Hey look, we're still walking! Still more exciting than us kissing though

That being said, The Switch isn’t terrible. There are some nice quirky moments with Bateman and child, played with a natural ease by Thomas Robinson (so expect Nicholas Hoult style reinvention to cool hot teen in ten years from now). But being neither funny, nor romantic and a terrible waste of potential on all sides, it’s just a bit of a damp squib. An unloved wet patch on the mattress of noughties romcoms, which probably should never have been marketed as romcoms in the first place. Still… Jennifer Aniston’s hair looks nice.


He’s Just Not That Into You film review

I went into He’s Just Not That Into You having heard worrying tales of how depressing it was from my friends. Turns out, I was pleasantly surprised.

The audience is faced with a multitude of characters in a multitude of storylines, revealing this lit-to-flick adaptation’s origins as a self-help book. The writers achieve a balancing act that circus performers would be proud of in keeping each of the starry ensemble’s disparate stories ticking along nicely before resolving them in a not-too-cloyingly-neat manner, whilst fleshing out what is presumably fairly dry relationship guidance prose into actual plots.

Consequently, there are actually enough plots for about 5 movies (hey, that’s 5 more than most indie films manage). What they all have in common is romance, of course, but it pays to not plump yourself down with your popcorn expecting the usual fluffy rom-com clichés. What you actually get are some well-observed witty truisms about relationships – girls believing guys are mean to us because they secretly like us, coming up with convoluted reasons why he hasn’t called, the implausible stories about friends-of-friends who make love work despite the odds. All these antics look patently ridiculous on the big-screen, especially when exposed by Justin Long’s everyman, but they’re all horrifying recognisable from real life.

Jennifer Connelly’s storyline sees her as a repressed suspicious wife (to The Hangover’s Bradley Cooper), Jennifer Aniston as the woman who can’t make her long-term boyfriend (Ben Affleck, at least attempting to act in a manner other than wooden) commit. Both plots are told in a pleasingly low-key manner and are all the better for being without the expected fireworks and melodrama; both characters manage to be more sympathetic precisely because the actresses playing them don’t jump for the ‘pity-me’ jugular.
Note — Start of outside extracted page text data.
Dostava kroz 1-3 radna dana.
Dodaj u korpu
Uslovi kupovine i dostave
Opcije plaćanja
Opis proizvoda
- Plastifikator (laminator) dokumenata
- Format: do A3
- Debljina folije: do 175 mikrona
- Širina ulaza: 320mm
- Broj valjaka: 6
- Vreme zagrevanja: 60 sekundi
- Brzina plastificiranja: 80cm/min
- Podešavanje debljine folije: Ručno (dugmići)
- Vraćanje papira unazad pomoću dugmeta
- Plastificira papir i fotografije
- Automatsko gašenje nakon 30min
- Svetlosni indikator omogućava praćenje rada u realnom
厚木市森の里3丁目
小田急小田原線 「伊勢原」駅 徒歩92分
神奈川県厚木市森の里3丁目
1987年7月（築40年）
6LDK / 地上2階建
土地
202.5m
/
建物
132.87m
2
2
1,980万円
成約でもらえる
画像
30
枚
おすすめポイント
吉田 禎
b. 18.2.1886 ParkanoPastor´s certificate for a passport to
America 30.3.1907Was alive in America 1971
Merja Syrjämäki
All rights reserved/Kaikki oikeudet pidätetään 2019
IMDB trivia states that Connelly gets just 25 minutes screentime, Aniston only 20. Heaven alone knows how many Drew Barrymore gets then (12?!), yet she is typically luminous in her role, with her story of navigating the perils of techo-romance offering some light relief. In a cast that also includes Scarlett Johansson as a mistress, it’s surprising that the least-familiar name (Ginnifer Goodwin) bags the biggest storyline as the desperate girl whose actions are watch-through-fingers cringeworthy yet you can’t help realising you’ve probably been guilty of in the past (not something I cared to share with my boyfriend though!).
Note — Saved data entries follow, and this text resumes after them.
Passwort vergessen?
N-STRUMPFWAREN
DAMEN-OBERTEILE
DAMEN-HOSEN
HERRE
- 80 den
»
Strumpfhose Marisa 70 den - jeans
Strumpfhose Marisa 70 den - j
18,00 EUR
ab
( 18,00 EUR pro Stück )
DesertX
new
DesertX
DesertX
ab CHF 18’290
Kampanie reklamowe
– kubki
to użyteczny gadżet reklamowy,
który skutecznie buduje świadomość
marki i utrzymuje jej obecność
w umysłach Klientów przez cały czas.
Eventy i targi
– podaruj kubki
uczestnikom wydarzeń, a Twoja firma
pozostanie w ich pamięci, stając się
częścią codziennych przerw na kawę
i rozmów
People’s disappointment in this film lies with its marketing department, who couldn’t resist the temptation to pepper their posters with love-hearts and photos of the all-too attractive cast smiling in a sunny manner. Although the end is uplifting, there are bumps along the way (and no, we don’t just mean Affleck’s acting) but they’re all-too realistic bumps dealt out with a nice dollop of wit and an air of freshness, taking this a notch above the rom-com formula. I’d take it over Love Actually any day of the week.